The increase in consultations at Camp Pendleton may reflect increasingly taxing conditions, or delayed reactions, experts said. But it may also be evidence that men and women who have fought with ready access to a psychologist or psychiatrist are less constrained by the tough-it-out military ethos and are more comfortable seeking that person’s advice when they get back.
“Seeing someone you remember from real time in combat absolutely could help in treatment,” as well as help overcome the stigma of seeking counseling, said Rachel Yehuda, director of the post-traumatic stress disorder program at the Veterans Affairs Medical Center in the Bronx. “If this is what is happening, I think it’s brilliant.”
COMING HOME
In the coming months, researchers at Walter Reed who are following combat units after they return home are expected to report that the number of personnel with serious mental symptoms has increased slightly, up from the 17 percent reported last year.
In an editorial last year, Dr. Matthew J. Friedman, executive director of the National Center for Post-Traumatic Stress Disorder for the Department of Veterans Affairs and a professor of psychiatry and pharmacology at Dartmouth Medical School, wrote that studies suggested that the rates of post-traumatic stress disorder, in particular, “may increase considerably during the two years after veterans return from combat duty.”
And on the basis of previous studies, Friedman wrote, “it is possible that psychiatric disorders will increase now that the conduct of the war has shifted from a campaign for liberation to an ongoing armed conflict with dissident combatants.”
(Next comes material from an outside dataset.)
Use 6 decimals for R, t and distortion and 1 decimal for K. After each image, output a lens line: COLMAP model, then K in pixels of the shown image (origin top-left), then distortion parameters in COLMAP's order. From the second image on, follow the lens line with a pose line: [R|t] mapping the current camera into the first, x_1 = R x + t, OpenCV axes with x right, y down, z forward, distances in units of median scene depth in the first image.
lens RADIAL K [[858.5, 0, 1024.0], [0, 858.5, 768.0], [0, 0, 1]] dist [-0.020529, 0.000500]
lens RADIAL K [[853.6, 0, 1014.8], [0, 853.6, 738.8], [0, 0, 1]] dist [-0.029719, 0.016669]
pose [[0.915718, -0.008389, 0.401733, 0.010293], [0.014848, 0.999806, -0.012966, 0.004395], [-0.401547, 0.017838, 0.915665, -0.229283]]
But others say that the rates of the disorder are just as likely to diminish in the next year, as studies show they do for disaster victims.
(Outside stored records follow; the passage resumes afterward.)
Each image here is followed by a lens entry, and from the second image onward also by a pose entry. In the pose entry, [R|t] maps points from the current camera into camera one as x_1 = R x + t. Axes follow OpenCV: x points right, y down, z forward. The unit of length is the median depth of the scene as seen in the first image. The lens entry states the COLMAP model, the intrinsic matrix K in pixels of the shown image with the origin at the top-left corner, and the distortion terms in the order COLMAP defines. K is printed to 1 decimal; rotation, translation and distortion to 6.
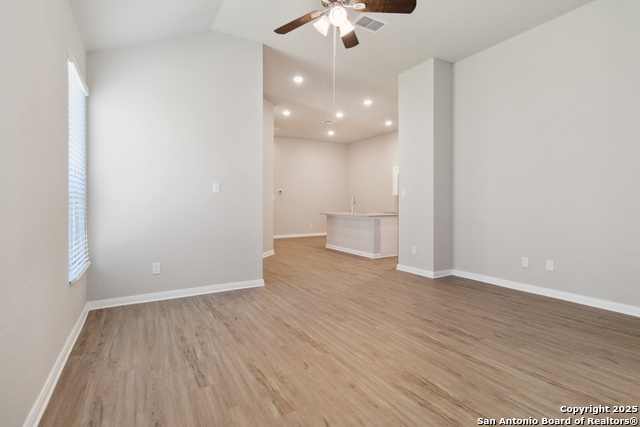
lens RADIAL K [[314.4, 0, 318.2], [0, 314.4, 208.7], [0, 0, 1]] dist [0.002411, 0.000648]
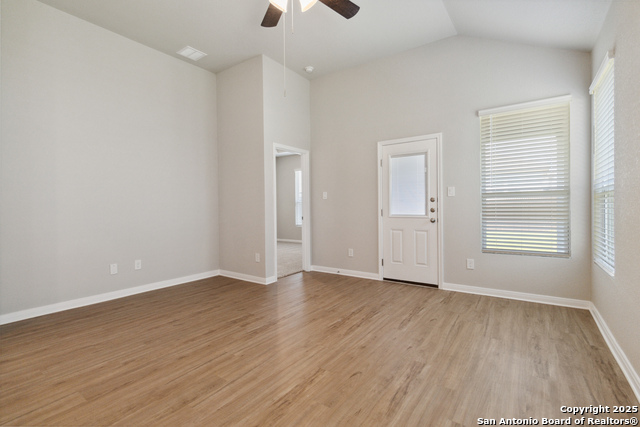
lens RADIAL K [[290.6, 0, 328.3], [0, 290.6, 210.8], [0, 0, 1]] dist [-0.000259, 0.000177]
pose [[-0.430793, -0.005135, 0.902436, -0.595169], [0.023137, 0.999592, 0.016733, -0.012177], [-0.902154, 0.028088, -0.430498, 1.073045]]
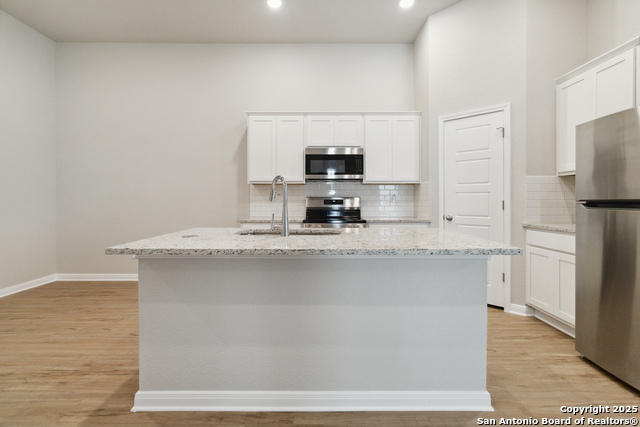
lens RADIAL K [[300.9, 0, 326.5], [0, 300.9, 199.4], [0, 0, 1]] dist [-0.001676, -0.000614]
pose [[0.481184, 0.002425, 0.876616, -0.266156], [0.011298, 0.999896, -0.008968, -0.021812], [-0.876547, 0.014219, 0.481107, 2.169237]]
Col. Elspeth Cameron Ritchie, psychiatry consultant to the Army surgeon general, said that given the stresses of this war, it was worth noting that five out of six service members who had seen combat did not show serious signs of mental illness.
The emotional casualties, Ritchie said, are “not just an Army medical problem, but a problem that the V.A. system, the civilian system and the society as a whole must work to solve.”
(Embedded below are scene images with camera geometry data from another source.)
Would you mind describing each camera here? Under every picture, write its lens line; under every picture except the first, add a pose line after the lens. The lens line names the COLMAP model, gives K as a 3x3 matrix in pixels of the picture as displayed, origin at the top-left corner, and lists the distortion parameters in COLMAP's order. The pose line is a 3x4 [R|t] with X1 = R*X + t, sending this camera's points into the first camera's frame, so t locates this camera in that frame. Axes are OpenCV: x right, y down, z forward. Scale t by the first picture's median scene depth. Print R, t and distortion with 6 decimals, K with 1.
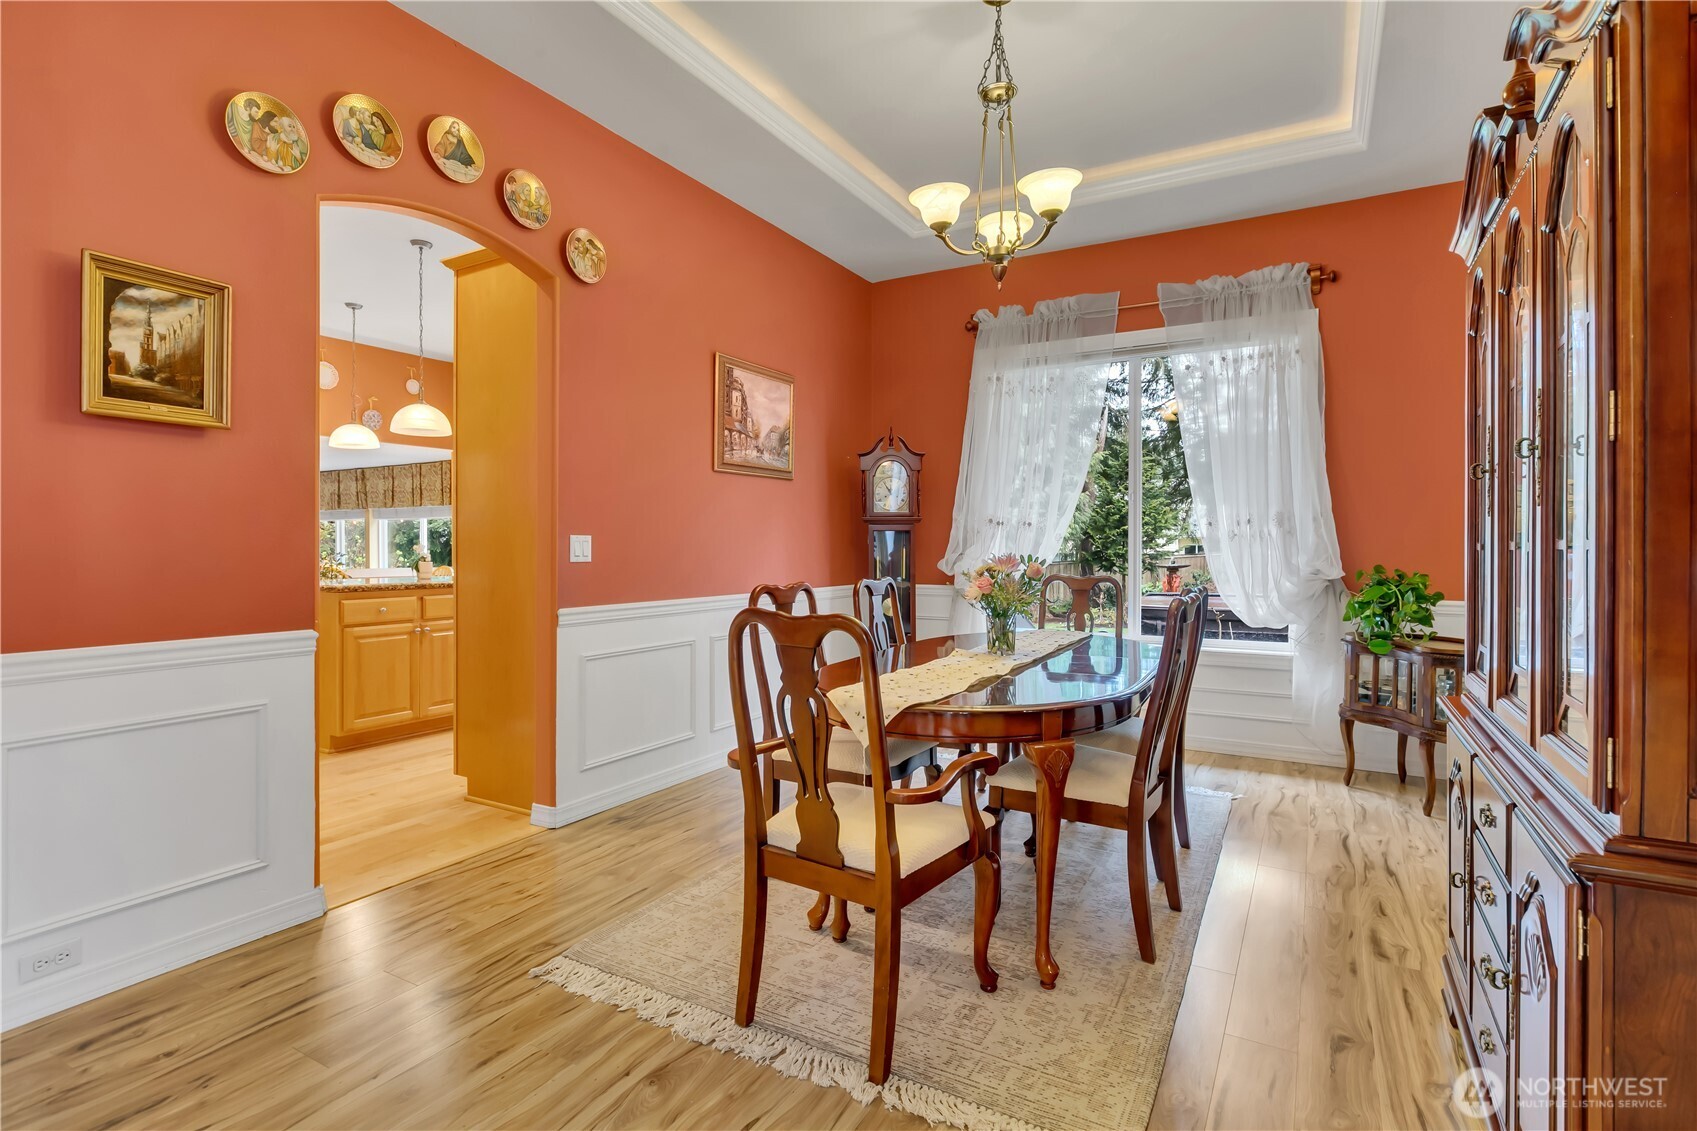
lens RADIAL K [[807.9, 0, 859.7], [0, 807.9, 547.2], [0, 0, 1]] dist [0.002939, 0.001137]
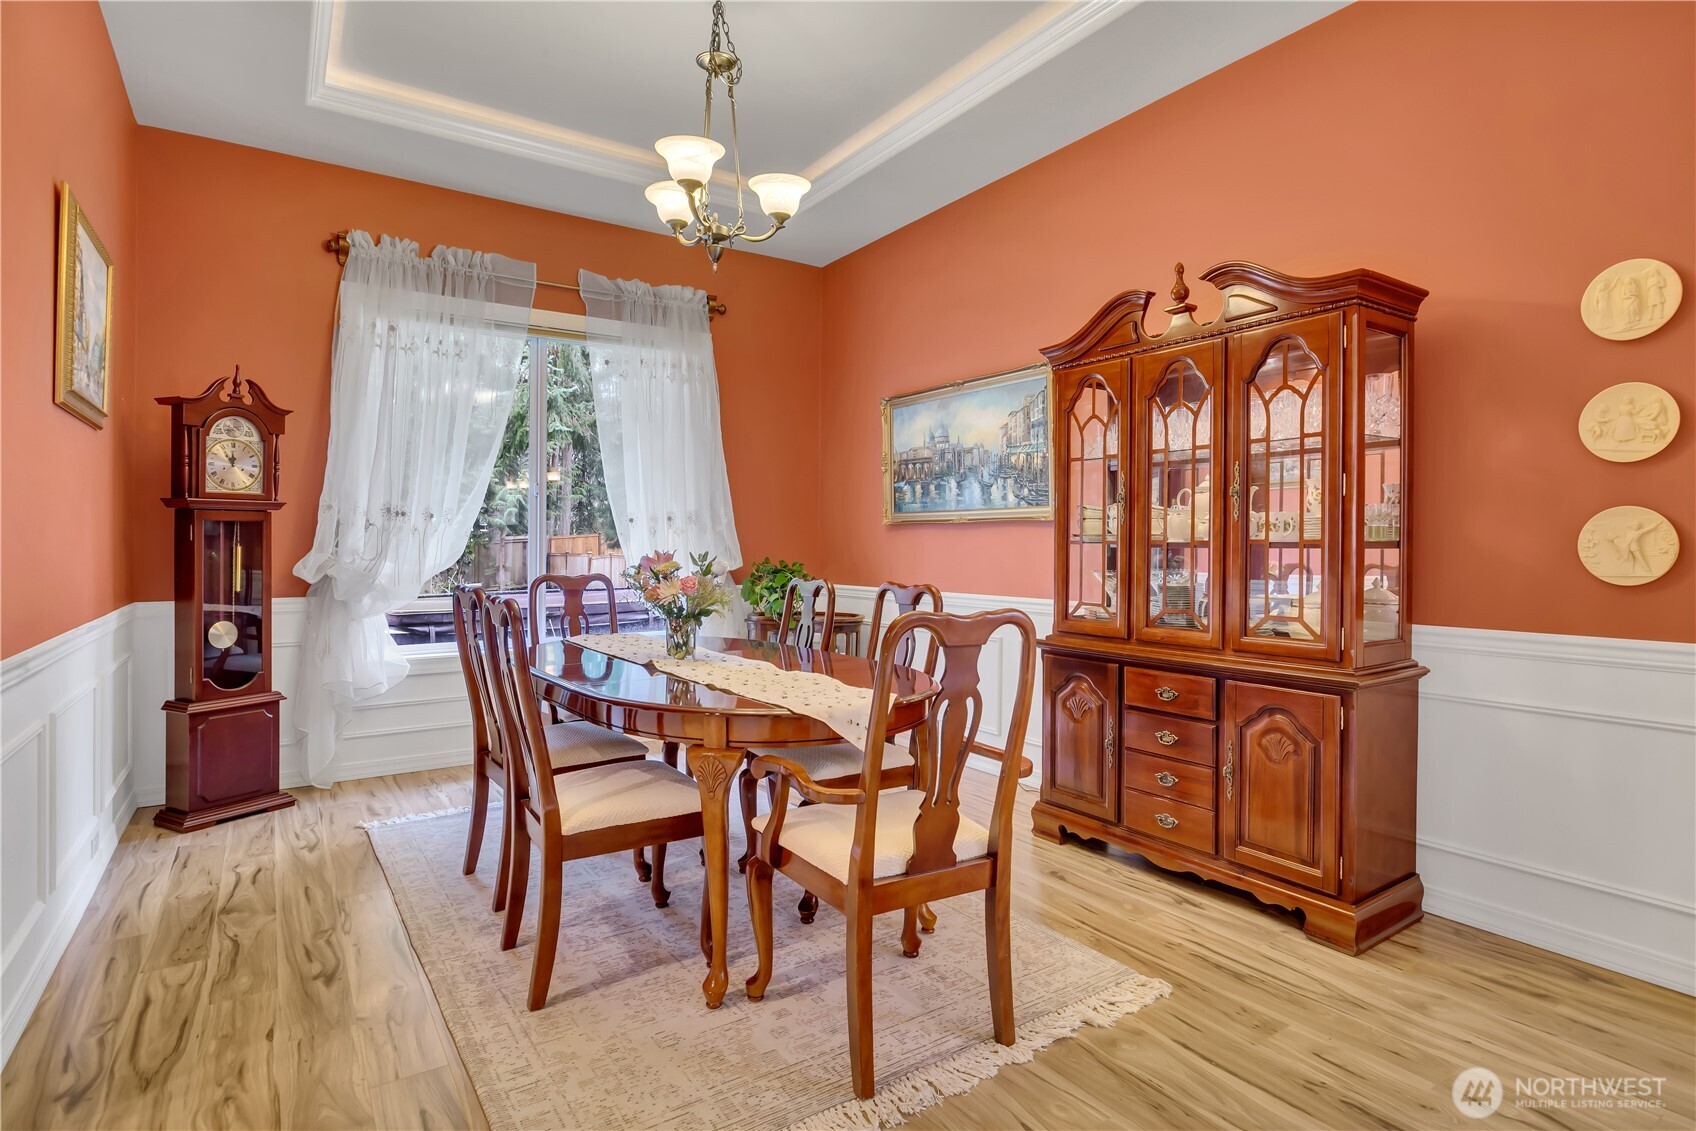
lens RADIAL K [[866.4, 0, 857.2], [0, 866.4, 542.7], [0, 0, 1]] dist [-0.002205, 0.000602]
pose [[0.458939, -0.003363, 0.888461, -0.432394], [0.003220, 0.999993, 0.002122, -0.002240], [-0.888462, 0.001887, 0.458947, 0.259166]]
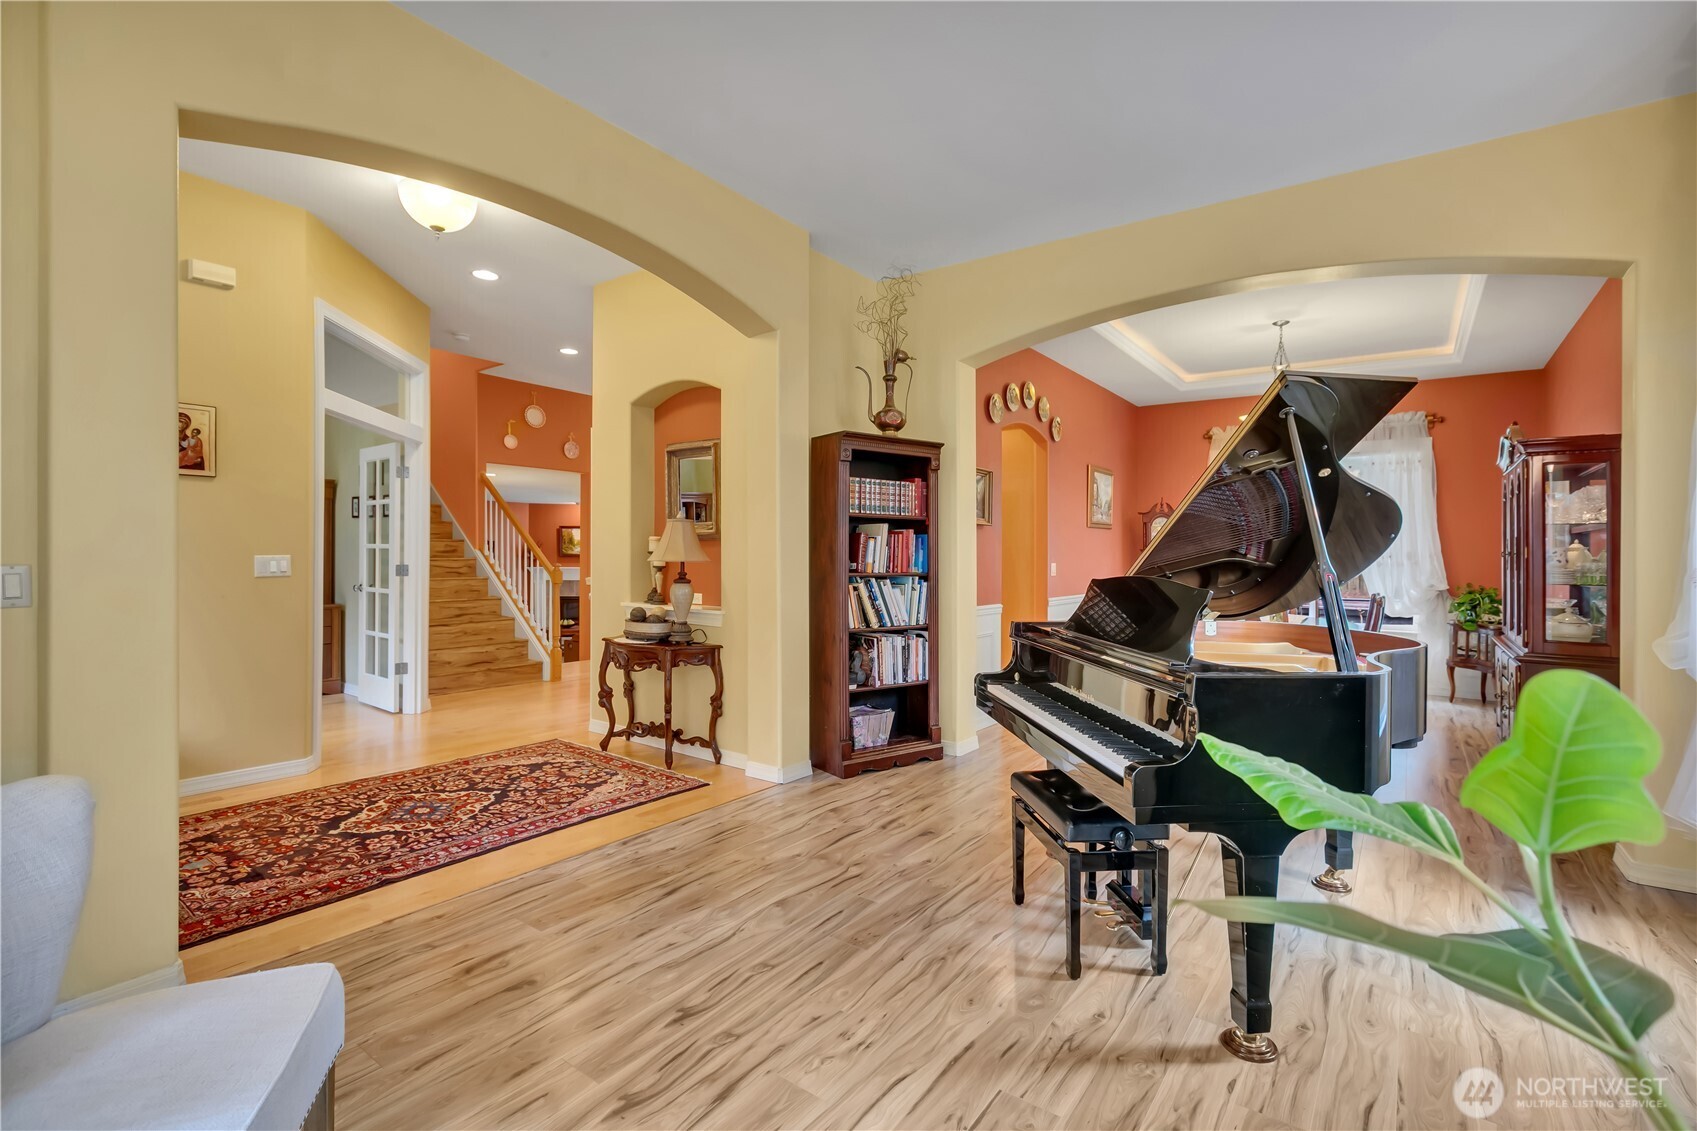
lens RADIAL K [[780.3, 0, 849.3], [0, 780.3, 541.0], [0, 0, 1]] dist [-0.002217, 0.002637]
pose [[0.993770, 0.008249, -0.111141, -0.516208], [-0.010401, 0.999769, -0.018797, -0.022311], [0.110960, 0.019836, 0.993627, -0.844841]]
That is the one thing all seem to agree on. Some veterans, like Flanders and Willis, have reconnected with other men in their units to help with their psychological adjustment to home life. Willis has been transferred to noncombat duty at Camp Pendleton, in an environment that he knows and enjoys, and he can see Hoyt when he needs to. Flanders is studying to be an officer.
But others, particularly reservists and National Guard troops, have landed right back in civilian society with no one close to them who has shared their experience.
Pickett, since her return, has felt especially cut off from the company she trained and served with. She has struggled at school, and with the Veterans Affairs system to get counseling, and no one near her has had an experience remotely like hers. She has tried antidepressants, which have helped reduce her suicidal thinking. She has also joined Operation Truth, a nonprofit organization in New York that represents Iraq veterans, which has given her some comfort.
Finally, she said, she has been searching her memory and conscience for reasons to justify the pain of her experience: no one, Pickett said, looks harder for justification than a soldier.
Marlowe, the former chief of psychiatry at Walter Reed, knows from studying other wars that this is so.
“The great change among American troops in Germany during the Second World War was when they discovered the concentration camps,” Marlowe said. “That immediately and forever changed the moral appreciation for why we were there.”
As soldiers return from Iraq, he said, “it will be enormously important for those who feel psychologically disaffected to find something which justifies the killing, and the death of their friends.”